Enhancing passive cooling of photovoltaic modules using bio-based eutectic phase change materials and barium sulphate radiative cooling paint

The global shift toward renewable energy has intensified the need to improve photovoltaic (PV) efficiency, particularly in tropical climates where elevated temperatures degrade performance. This study evaluates 2 passive cooling methods, bio-based phase change materials (PCMs) and barium sulphate (BaSO₄) radiative cooling paint to mitigate PV overheating. Two eutectic PCM mixtures, lauric acid/oleic acid (LA/OA) and lauric acid/capric acid (LA/CA), were characterized via differential scanning calorimetry, revealing latent heats of 120.1 J/g and 172.1 J/g, respectively.

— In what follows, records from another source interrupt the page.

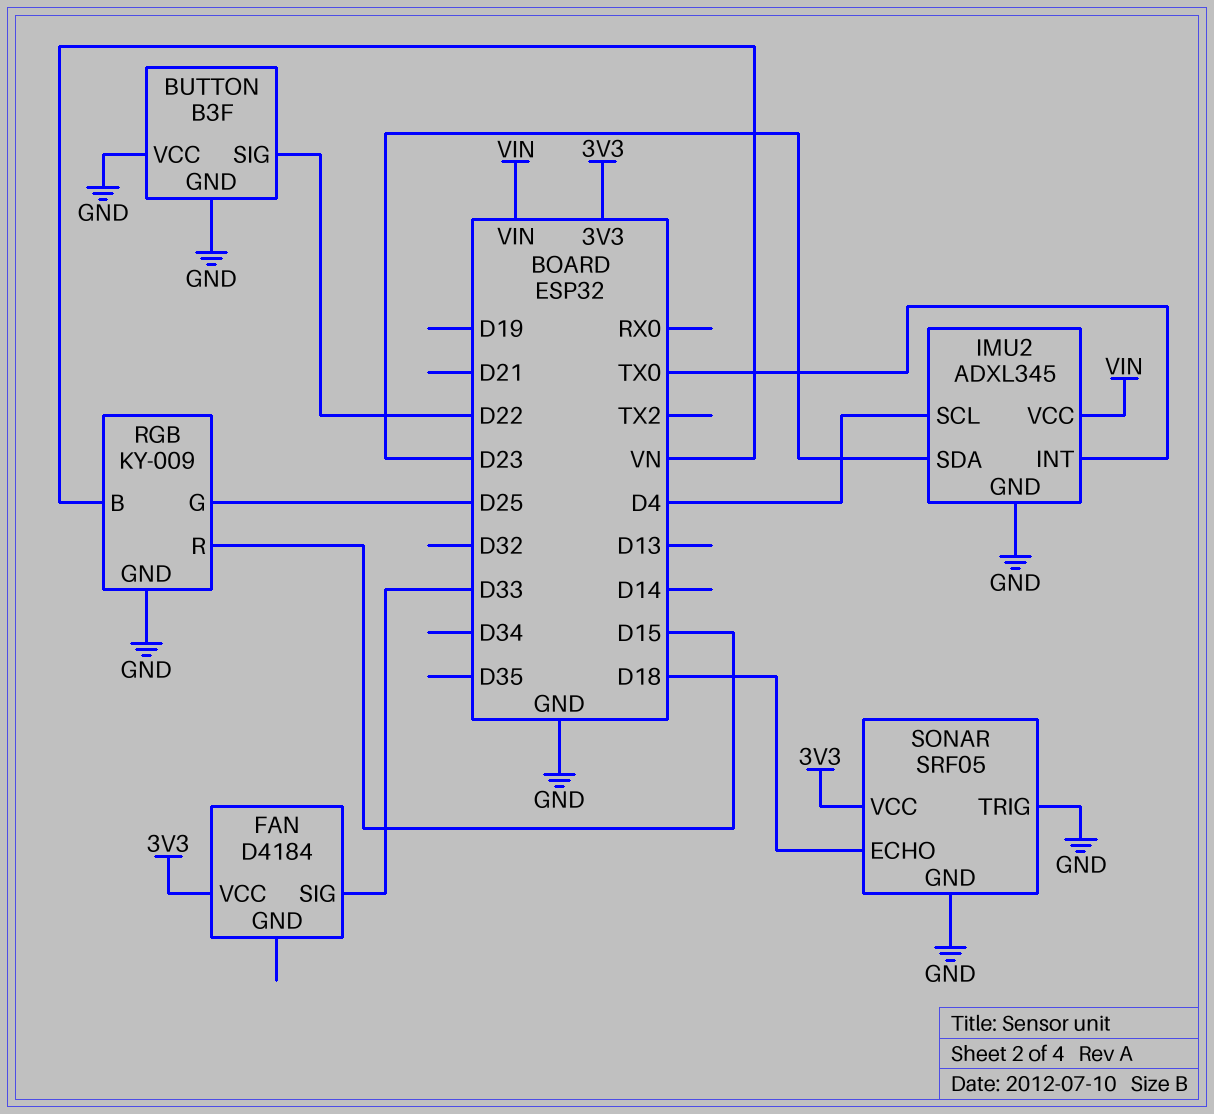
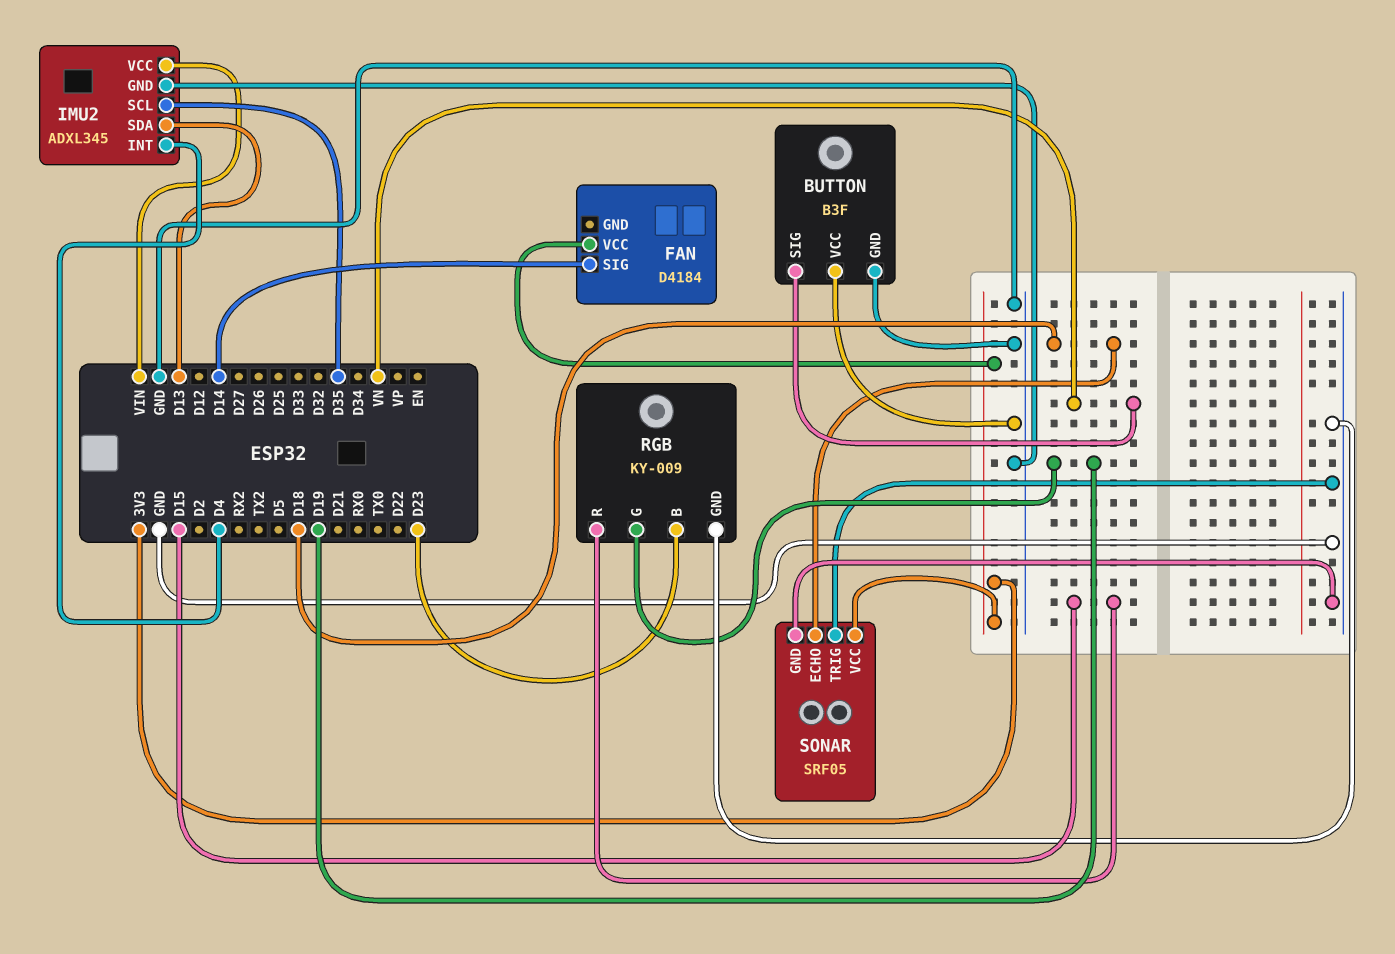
BUTTON pin SIG: D22 -> VN
FAN pin SIG: D33 -> D14
IMU2 pin INT: TX0 -> D4
IMU2 pin SCL: D4 -> D35
IMU2 pin SDA: D23 -> D13
RGB pin B: VN -> D23
RGB pin G: D25 -> D19

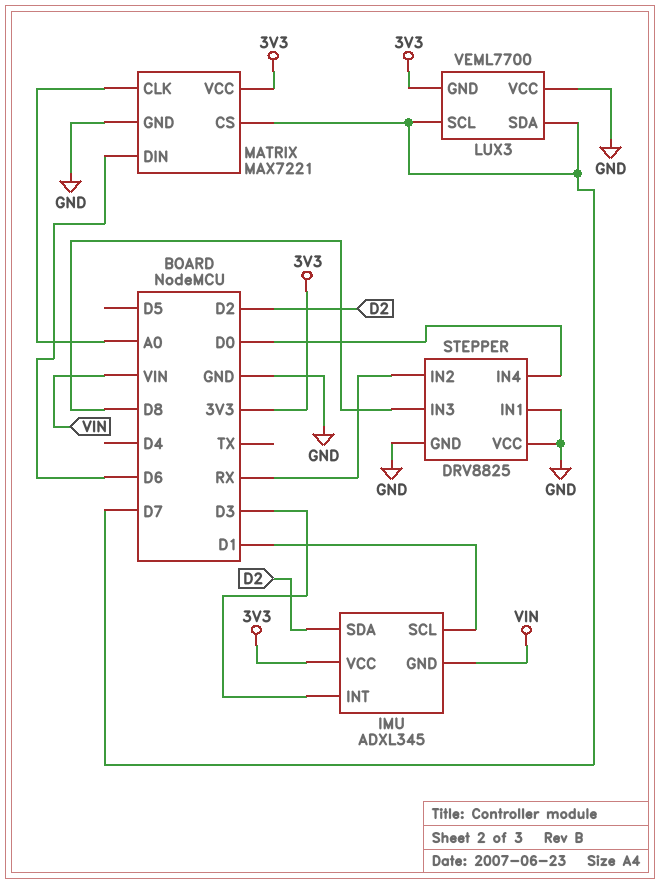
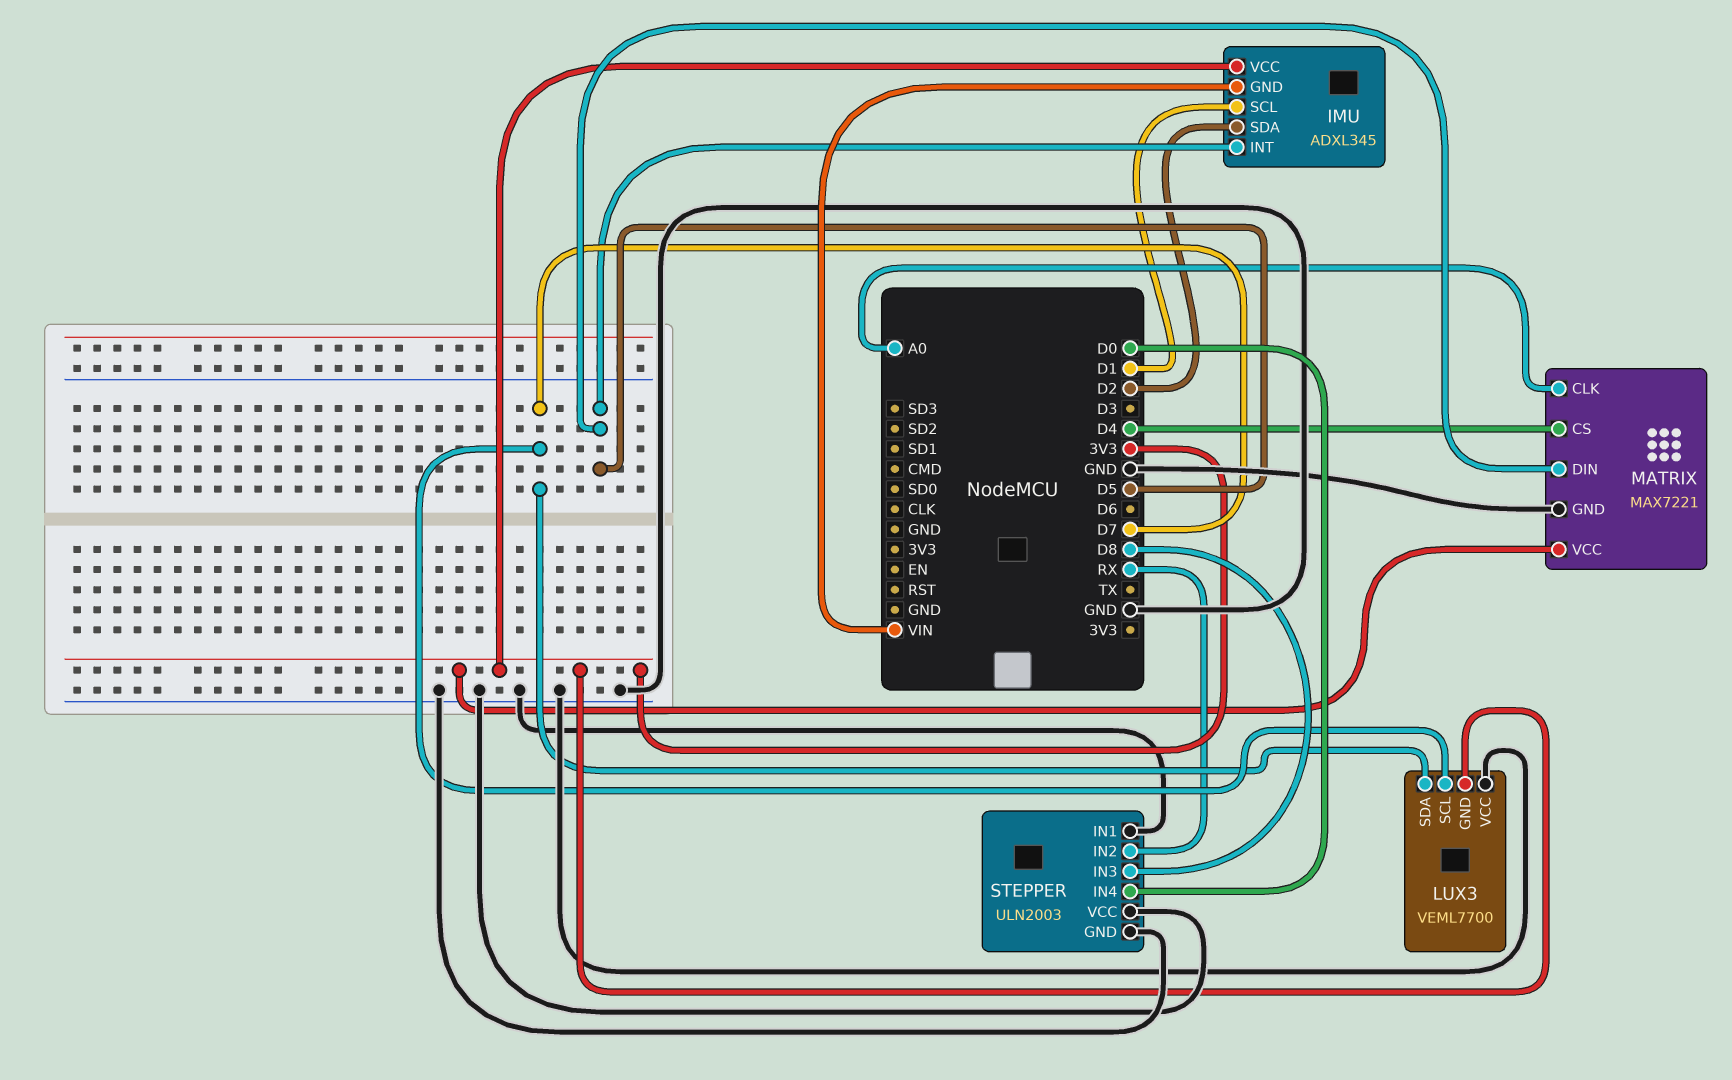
IMU pin INT: D3 -> D5
MATRIX pin CS: D7 -> D4
MATRIX pin DIN: D6 -> D5
STEPPER: DRV8825 -> ULN2003

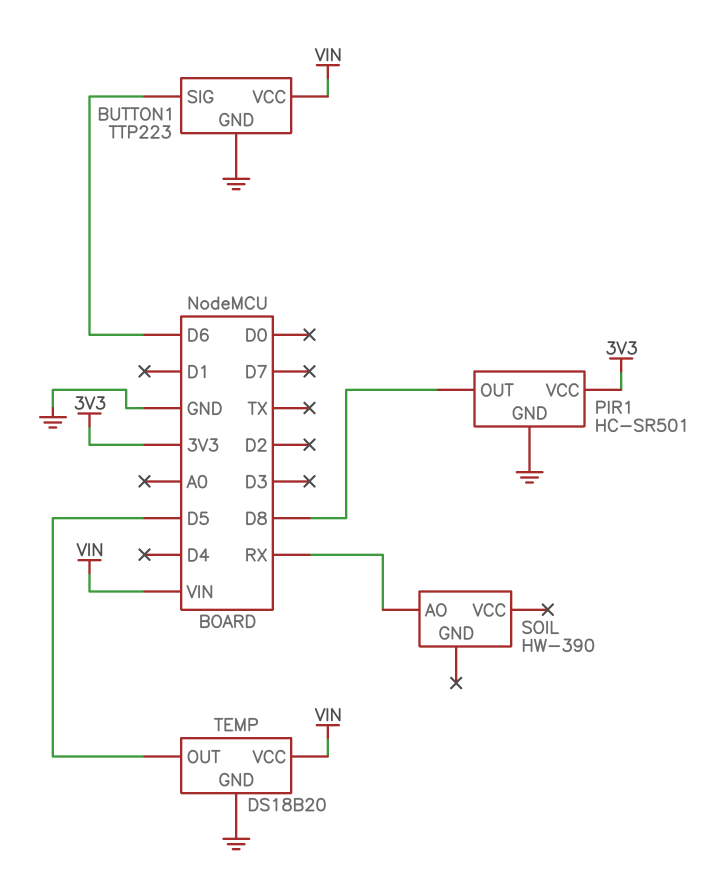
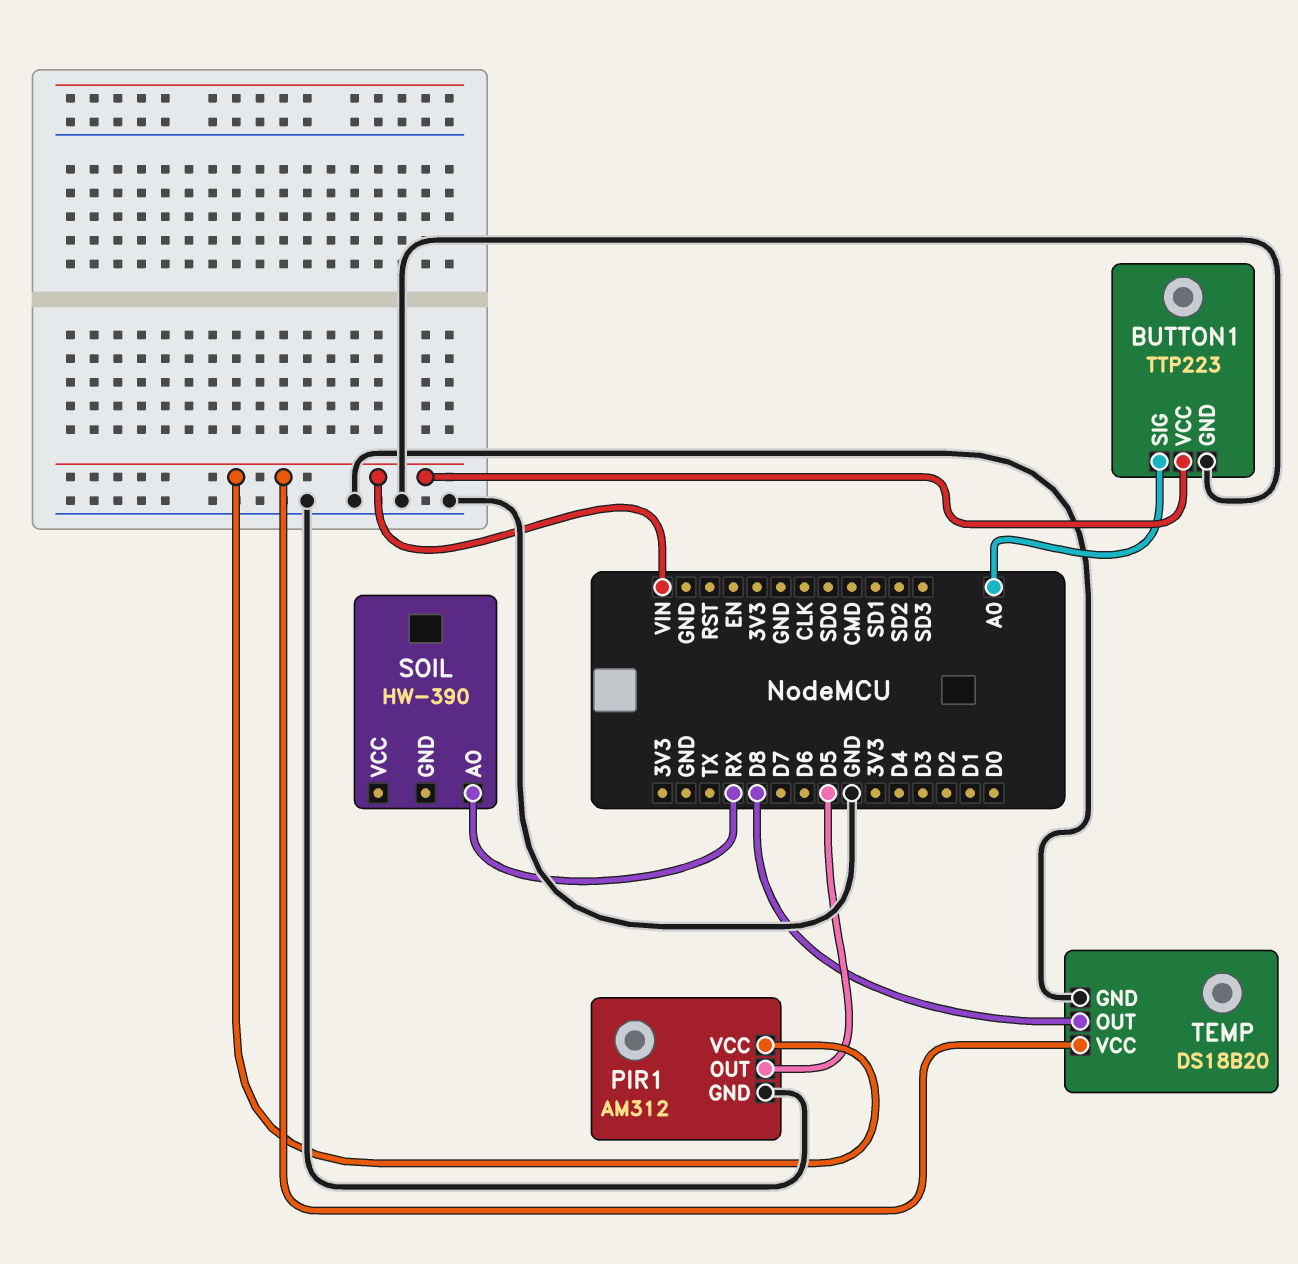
BUTTON1 pin SIG: D6 -> A0
PIR1: HC-SR501 -> AM312
PIR1 pin OUT: D8 -> D5
PIR1 pin VCC: 3V3 -> VIN
TEMP pin OUT: D5 -> D8

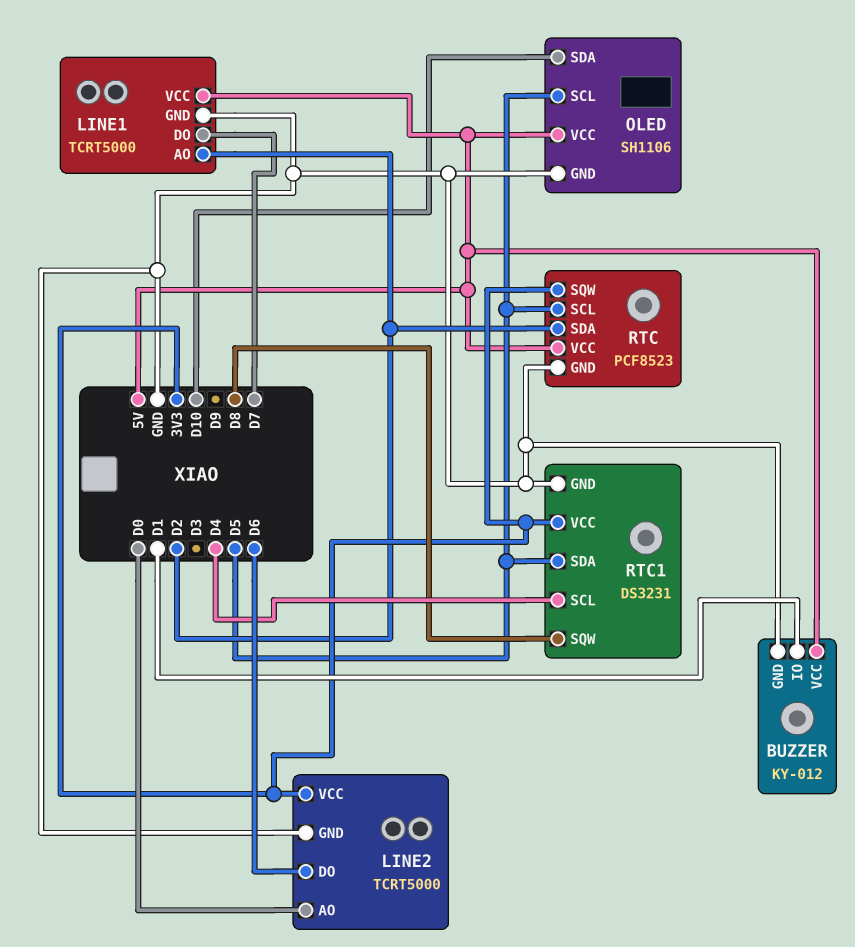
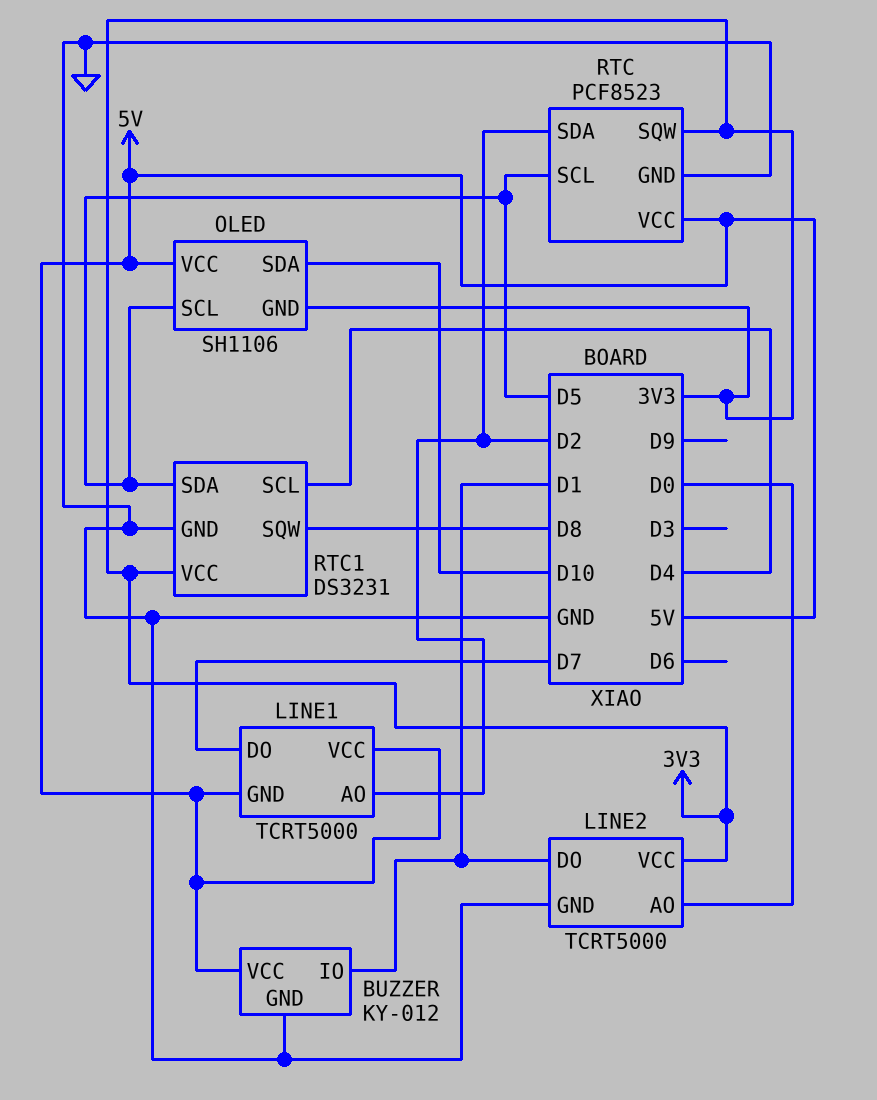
LINE1 pin GND: GND -> 5V
LINE2 pin DO: D6 -> D1
OLED pin GND: GND -> 3V3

Under simulated solar irradiance of 800 W/m², PCM-integrated panels demonstrated significant thermal regulation, with the LA/CA system reducing peak temperatures by 18.3 °C vs. the reference panel and improving power output by 26.0%. In contrast, radiative cooling paint applied to panel frames or side-mounted heat sinks lowered temperatures by up to 6.1 °C but unexpectedly reduced power generation due to power dissipation, highlighting a trade-off between thermal and electrical performance. The LA/CA PCM emerged as the superior solution for tropical climates, offering sustained cooling and enhanced efficiency, while paint formulations require further optimization to avoid compromising light absorption. This study provides critical insights into passive cooling strategies, emphasizing the importance of holistic performance evaluation for real-world PV applications.